Arguing that software and AI are just tools, Sargent said technological changes will continuously bring forth many new ideas.
“For example, before AI emerged, no one knew it would have such a significant impact on human society today,” he said. “Many ideas and innovations are constantly being generated, and some of them will lead to transformative changes. It is not predetermined which ideas will come to fruition or be created.”
Sargent said that the market mechanism will help individuals find new employment based on their abilities. As new technologies emerge, new businesses will arise, allowing workers to develop and apply new skills, therefore reintegrating surplus labor into the market.
Highlighting that AI can significantly reduce the cost of many business tasks, he said the widespread availability of smartphones, particularly from Chinese brands entering Africa, has enabled many African entrepreneurs to access online banking and embark on various new ventures.
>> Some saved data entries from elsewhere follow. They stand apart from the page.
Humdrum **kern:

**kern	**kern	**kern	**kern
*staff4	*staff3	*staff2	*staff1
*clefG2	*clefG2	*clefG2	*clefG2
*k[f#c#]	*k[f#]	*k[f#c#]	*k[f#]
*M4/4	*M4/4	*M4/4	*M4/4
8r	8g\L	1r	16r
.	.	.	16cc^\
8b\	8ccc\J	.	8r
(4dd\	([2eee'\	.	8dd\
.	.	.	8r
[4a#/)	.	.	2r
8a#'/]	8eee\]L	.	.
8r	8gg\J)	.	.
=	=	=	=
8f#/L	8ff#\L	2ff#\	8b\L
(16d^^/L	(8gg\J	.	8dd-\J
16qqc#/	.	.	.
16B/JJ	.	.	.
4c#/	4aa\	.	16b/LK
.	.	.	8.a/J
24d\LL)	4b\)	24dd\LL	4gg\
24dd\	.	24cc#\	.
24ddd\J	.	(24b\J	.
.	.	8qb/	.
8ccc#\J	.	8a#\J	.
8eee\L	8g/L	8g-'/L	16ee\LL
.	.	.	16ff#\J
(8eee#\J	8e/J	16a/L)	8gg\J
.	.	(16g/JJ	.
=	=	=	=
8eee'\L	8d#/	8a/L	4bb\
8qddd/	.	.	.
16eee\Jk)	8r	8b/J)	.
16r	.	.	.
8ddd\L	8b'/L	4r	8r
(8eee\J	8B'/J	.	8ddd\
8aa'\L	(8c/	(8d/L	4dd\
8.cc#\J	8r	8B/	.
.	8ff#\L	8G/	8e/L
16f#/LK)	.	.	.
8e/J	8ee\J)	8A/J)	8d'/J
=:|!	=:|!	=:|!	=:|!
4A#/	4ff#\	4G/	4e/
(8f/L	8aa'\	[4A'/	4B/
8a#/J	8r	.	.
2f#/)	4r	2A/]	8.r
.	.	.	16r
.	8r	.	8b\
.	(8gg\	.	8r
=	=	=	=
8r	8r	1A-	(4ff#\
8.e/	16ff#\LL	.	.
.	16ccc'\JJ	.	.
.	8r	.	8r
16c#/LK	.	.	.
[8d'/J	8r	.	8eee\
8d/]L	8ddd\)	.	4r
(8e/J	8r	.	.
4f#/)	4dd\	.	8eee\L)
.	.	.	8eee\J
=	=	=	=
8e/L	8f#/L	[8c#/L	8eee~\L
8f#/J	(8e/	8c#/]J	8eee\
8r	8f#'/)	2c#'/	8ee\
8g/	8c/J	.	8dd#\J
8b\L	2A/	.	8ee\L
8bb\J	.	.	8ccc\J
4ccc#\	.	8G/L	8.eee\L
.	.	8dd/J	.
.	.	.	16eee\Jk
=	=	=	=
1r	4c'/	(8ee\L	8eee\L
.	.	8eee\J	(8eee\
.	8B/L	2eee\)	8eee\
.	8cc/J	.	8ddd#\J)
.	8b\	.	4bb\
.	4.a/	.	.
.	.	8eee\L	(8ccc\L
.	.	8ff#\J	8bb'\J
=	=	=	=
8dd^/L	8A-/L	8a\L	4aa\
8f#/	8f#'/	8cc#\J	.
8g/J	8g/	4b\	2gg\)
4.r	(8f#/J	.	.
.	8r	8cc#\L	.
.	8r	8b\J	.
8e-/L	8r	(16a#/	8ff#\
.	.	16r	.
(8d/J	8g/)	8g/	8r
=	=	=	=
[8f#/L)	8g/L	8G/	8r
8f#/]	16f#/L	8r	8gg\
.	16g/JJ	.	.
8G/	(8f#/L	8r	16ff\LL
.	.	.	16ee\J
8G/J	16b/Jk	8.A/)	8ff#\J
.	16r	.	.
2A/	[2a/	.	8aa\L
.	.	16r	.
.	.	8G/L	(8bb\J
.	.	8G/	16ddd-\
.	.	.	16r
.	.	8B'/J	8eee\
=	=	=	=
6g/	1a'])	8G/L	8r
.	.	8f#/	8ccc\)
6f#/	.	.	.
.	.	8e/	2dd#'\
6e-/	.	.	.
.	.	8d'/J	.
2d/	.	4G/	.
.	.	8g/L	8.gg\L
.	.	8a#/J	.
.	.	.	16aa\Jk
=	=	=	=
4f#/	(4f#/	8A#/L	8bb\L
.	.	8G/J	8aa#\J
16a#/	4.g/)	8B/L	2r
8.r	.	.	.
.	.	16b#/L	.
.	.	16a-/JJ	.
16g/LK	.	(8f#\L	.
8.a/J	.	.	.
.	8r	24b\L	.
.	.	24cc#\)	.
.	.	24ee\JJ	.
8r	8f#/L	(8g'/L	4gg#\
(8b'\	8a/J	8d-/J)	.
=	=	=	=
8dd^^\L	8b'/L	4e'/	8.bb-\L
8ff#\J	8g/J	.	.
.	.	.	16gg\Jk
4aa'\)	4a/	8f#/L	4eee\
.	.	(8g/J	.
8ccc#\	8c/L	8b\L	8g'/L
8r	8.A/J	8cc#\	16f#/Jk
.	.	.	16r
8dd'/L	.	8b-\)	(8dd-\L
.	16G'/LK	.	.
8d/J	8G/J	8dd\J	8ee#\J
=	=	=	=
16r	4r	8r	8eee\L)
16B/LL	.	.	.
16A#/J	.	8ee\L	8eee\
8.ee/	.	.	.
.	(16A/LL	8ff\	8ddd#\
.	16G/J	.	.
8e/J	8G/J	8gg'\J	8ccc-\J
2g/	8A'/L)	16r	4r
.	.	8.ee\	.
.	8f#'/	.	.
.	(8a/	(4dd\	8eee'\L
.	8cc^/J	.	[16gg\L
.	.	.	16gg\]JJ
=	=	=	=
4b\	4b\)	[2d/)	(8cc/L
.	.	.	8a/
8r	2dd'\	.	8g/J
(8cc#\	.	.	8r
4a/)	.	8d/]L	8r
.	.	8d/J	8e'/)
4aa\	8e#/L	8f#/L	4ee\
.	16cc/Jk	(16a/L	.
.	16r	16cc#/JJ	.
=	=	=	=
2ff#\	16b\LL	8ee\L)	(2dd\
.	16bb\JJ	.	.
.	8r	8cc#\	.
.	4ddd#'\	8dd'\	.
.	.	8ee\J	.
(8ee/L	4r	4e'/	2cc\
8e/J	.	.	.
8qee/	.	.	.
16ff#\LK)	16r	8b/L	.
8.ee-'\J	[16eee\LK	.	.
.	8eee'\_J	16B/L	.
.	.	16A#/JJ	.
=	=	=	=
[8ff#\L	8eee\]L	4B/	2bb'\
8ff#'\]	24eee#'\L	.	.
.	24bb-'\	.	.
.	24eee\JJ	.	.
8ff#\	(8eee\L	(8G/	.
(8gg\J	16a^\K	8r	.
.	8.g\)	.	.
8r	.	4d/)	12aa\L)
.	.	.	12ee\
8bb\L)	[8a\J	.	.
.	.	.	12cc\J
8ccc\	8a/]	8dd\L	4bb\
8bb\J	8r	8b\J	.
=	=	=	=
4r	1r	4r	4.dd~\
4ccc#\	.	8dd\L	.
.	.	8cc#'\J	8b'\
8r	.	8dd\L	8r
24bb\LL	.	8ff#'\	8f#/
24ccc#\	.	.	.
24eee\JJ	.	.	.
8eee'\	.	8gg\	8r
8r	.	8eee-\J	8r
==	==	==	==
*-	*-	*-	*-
The development and prospects of AI have provided businesses with hope and reasons for confidence, but there are also conflicting interests, said Chen Long, president of Hangzhou, Zhejiang province-based Luohan Academy, a think tank founded by Chinese tech heavyweight Alibaba Group Holding Ltd. It is vital to have a proper understanding of this technology, Chen said.
Sargent also stressed that in the current economic system, free trade permits an exchange of goods and ideas at low costs. This is a crucial point. It is essential to reemphasize the importance of free trade in the United States, he said.
Zhao Fujun, a researcher specializing in international economic cooperation at the Beijing-based Development Research Center of the State Council, shared similar views.
“Free trade not only encourages countries to specialize in producing goods and services where they have a comparative advantage but also helps reduce tariffs and other trade barriers. This results in lower prices and a broader range of choices for consumers in many countries and regions,” said Zhao.
He said the rapid development of China’s foreign trade has provided strong support for a faster recovery of the global economy, while promoting trade diversification and balanced growth.
Amid a complex and challenging external environment, including trade protectionist moves and tariffs imposed by some countries on its products, China’s foreign trade amounted to 21.17 trillion yuan ($2.91 trillion) in the first half, surging 6.1 percent year-on-year, the General Administration of Customs said.
“It is evident that the structure of China’s exports has been optimized, and positive progress has been made in the transformation and upgrading of goods trade,” said Liu Chunsheng, an associate professor at the Central University of Finance and Economics’ School of International Trade and Economics.
Chinese manufacturers’ exports of mechanical and electrical products reached 7.14 trillion yuan between January and June, up 8.2 percent on a yearly basis, accounting for 58.9 percent of China’s total export value, Customs statistics showed.
Liu said that private companies will continue to be the main drivers of China’s export growth, particularly those in high-tech and advanced manufacturing sectors.
That sentiment is in line with the latest data. The export value of China’s private businesses grew by 10.7 percent year-on-year to 7.87 trillion yuan in the first half, accounting for 64.9 percent of the country’s total export value, Customs data showed.